» **What you are asked to do**:
Set down the line containing "hfov_deg: 106.2" and every line that follows it in the listing below, exactly as written and with nothing added.

» **Data**:

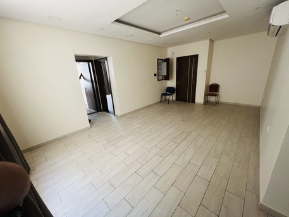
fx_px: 109
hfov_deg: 106.2
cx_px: 144
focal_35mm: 13
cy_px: 108
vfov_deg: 89.9
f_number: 1.8
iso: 160
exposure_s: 1/30
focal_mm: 1.57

» **Exercise result**:
hfov_deg: 106.2
cx_px: 144
focal_35mm: 13
cy_px: 108
vfov_deg: 89.9
f_number: 1.8
iso: 160
exposure_s: 1/30
focal_mm: 1.57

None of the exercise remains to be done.